British Comedy Guide

The Pub

‘The Pub’
Nigel Kelly

INT. NIGHT. PUB.

TWO MEN (DAVE AND BILL) ARE DRINKING AND NOTICE TWO WOMEN.

DAVE
Isn’t that the bird you went out with a few times?

BILL
Yeah, so it is.

(BILL waves over to WOMAN. She nods to Bill and whispers something to her FRIEND and then puts her hands about 12 inches apart.)

DAVE
Bloody hell. I didn’t know you were hung like a donkey mate.

BILL
Erm, yeah, yeah. It’s not something I brag about Dave. Don’t need to. Actions speak louder than words.

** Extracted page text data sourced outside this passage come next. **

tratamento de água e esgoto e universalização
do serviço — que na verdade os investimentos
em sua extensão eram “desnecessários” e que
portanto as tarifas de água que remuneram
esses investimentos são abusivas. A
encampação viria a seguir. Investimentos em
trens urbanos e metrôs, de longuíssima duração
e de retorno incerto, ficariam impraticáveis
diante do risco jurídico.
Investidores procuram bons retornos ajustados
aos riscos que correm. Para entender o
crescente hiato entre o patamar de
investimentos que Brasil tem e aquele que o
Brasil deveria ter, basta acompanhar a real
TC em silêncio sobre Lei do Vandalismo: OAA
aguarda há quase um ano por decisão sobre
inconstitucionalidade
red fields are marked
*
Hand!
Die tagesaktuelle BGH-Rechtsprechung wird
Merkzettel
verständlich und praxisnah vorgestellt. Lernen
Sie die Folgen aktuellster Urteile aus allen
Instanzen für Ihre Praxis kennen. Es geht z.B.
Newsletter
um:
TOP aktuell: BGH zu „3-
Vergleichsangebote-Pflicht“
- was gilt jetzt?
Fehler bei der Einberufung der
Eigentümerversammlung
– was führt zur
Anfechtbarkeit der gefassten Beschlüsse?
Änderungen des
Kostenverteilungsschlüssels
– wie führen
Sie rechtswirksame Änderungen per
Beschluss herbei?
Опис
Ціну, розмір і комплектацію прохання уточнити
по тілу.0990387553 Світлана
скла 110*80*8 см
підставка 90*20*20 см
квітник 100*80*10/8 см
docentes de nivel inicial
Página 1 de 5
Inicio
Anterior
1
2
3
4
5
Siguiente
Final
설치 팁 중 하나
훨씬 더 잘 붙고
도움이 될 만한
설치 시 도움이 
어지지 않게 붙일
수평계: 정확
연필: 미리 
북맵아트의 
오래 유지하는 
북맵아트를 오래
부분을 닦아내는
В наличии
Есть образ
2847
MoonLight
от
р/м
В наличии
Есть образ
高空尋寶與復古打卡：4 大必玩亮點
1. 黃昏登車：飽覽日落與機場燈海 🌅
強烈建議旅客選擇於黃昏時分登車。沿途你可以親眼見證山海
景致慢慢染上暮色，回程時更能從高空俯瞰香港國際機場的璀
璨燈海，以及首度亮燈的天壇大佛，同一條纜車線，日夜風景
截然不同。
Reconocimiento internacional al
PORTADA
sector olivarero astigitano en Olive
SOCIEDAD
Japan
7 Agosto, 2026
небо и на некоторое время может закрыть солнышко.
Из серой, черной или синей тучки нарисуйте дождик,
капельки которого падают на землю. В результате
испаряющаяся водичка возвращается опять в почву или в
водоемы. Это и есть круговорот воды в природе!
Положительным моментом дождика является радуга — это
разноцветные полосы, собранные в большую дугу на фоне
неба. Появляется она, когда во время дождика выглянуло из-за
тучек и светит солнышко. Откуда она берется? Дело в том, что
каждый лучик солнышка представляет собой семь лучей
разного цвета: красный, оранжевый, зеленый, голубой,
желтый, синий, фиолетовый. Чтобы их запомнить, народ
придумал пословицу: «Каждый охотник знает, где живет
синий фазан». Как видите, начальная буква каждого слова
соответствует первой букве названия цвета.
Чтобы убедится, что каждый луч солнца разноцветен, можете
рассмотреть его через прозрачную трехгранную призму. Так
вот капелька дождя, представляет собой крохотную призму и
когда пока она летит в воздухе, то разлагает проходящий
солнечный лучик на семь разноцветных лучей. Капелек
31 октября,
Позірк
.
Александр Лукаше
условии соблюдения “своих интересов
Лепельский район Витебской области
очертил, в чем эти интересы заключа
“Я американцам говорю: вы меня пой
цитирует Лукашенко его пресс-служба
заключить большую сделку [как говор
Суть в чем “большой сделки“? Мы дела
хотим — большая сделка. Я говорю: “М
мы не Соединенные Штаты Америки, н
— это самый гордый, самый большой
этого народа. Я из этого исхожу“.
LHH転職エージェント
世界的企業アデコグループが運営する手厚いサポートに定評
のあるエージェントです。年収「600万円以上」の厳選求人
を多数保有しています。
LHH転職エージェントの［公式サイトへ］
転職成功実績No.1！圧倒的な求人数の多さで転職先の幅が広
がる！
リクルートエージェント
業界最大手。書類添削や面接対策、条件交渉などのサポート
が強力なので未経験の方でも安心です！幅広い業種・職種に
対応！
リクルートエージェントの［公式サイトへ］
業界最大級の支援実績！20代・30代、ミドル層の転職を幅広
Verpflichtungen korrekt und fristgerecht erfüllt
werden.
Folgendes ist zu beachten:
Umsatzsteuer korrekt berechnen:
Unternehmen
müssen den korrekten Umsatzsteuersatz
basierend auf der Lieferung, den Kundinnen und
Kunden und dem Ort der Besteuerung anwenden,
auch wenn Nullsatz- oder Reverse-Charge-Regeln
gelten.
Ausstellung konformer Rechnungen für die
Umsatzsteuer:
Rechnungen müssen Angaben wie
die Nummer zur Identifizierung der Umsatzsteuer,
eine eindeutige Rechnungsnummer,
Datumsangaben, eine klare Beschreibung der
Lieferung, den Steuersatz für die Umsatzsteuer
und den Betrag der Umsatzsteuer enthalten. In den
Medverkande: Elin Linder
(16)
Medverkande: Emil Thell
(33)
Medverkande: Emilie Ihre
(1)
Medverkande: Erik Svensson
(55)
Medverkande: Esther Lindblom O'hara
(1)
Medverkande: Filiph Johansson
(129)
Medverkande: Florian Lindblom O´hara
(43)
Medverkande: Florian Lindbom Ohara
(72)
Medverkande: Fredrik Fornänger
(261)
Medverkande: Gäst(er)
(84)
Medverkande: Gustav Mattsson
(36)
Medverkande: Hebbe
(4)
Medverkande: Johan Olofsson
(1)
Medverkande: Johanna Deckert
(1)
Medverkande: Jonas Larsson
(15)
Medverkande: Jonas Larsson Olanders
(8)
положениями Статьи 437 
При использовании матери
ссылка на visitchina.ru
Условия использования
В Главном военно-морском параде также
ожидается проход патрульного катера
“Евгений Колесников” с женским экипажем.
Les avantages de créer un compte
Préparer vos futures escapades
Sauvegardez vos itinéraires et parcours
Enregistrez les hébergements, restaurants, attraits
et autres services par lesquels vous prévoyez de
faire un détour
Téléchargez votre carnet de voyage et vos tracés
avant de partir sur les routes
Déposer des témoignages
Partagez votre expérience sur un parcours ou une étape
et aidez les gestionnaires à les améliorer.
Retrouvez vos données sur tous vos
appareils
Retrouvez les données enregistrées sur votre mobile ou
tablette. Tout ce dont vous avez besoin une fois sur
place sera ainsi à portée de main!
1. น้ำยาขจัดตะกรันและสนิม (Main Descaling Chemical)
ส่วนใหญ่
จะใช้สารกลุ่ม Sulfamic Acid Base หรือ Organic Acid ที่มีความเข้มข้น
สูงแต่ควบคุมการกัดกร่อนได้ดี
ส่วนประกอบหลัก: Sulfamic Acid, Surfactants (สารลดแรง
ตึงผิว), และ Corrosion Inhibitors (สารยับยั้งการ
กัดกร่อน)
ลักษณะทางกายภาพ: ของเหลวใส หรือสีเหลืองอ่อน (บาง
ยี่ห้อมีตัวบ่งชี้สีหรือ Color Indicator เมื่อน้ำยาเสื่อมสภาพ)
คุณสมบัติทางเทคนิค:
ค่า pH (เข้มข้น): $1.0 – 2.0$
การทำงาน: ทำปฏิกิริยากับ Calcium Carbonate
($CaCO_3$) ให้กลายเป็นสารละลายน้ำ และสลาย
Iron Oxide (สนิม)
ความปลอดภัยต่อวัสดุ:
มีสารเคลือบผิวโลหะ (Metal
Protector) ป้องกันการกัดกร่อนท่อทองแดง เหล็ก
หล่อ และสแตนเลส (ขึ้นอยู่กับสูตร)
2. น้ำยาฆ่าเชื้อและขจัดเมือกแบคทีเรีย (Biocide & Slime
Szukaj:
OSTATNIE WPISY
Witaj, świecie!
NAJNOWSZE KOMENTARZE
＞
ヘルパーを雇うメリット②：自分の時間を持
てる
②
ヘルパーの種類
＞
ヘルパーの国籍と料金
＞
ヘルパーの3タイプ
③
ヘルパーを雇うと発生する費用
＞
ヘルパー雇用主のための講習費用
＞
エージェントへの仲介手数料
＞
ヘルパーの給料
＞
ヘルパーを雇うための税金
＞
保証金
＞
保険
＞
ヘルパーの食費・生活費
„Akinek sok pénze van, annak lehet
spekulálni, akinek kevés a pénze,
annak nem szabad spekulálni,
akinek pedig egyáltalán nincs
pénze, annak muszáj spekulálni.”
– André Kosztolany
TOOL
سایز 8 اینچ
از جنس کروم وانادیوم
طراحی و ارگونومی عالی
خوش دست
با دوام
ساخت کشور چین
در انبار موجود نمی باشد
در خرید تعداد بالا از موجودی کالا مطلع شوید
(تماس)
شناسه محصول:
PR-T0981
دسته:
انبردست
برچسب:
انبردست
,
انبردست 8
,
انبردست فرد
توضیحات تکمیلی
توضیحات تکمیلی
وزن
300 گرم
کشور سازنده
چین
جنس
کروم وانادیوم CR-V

(Woman rubs her thumb and two nearest fingers together to indicate ’money’. She then whispers to her Friend and they both look over to Bill.)

DAVE
What are you working at these days Bill? Still at the window cleaning?

BILL
Out on my own mate, got a few blokes working for me.

DAVE
Doing what?

BILL
Window cleaning.

(Bill gives Woman a little wave. The Woman lifts a beer bottle and puts it towards her crotch and simulates sex. Woman looks to her Friend and they both glance at Bill.)

DAVE
Christ, you’re in mate.

BILL
If I was a woman, I’d want me too, big time.

(Friend walks over to Bill and Dave.)

DAVE
Wanna drink love?

FRIEND
No.

BILL
Tell your lovely ladyfriend that’s ok. I can fit her in, ha, ha.

FRIEND
You wish. She thought you were a big catch but you cost her a bloody fortune.

BILL
In what?

FRIEND
Vibrator batteries, limp dick.

ENDS.

Nice!

I just don't like the whole 'simulating sex thing'. Maybe I'm more of a prude than I realised, as I seemed to be saying something similar to this, the other day to someone else, but I don't feel comfortable with the female character. I liked it up until that point onwards. I thought Bill's character was established straight away, which made it flow well. The ending just let it down for me.

Thanks guys and girls. I actually emailed this one to Dumbfunded for what its worth. And the judge is a bloke called James Henry. Maybe that will work in my favour Rebecca :P.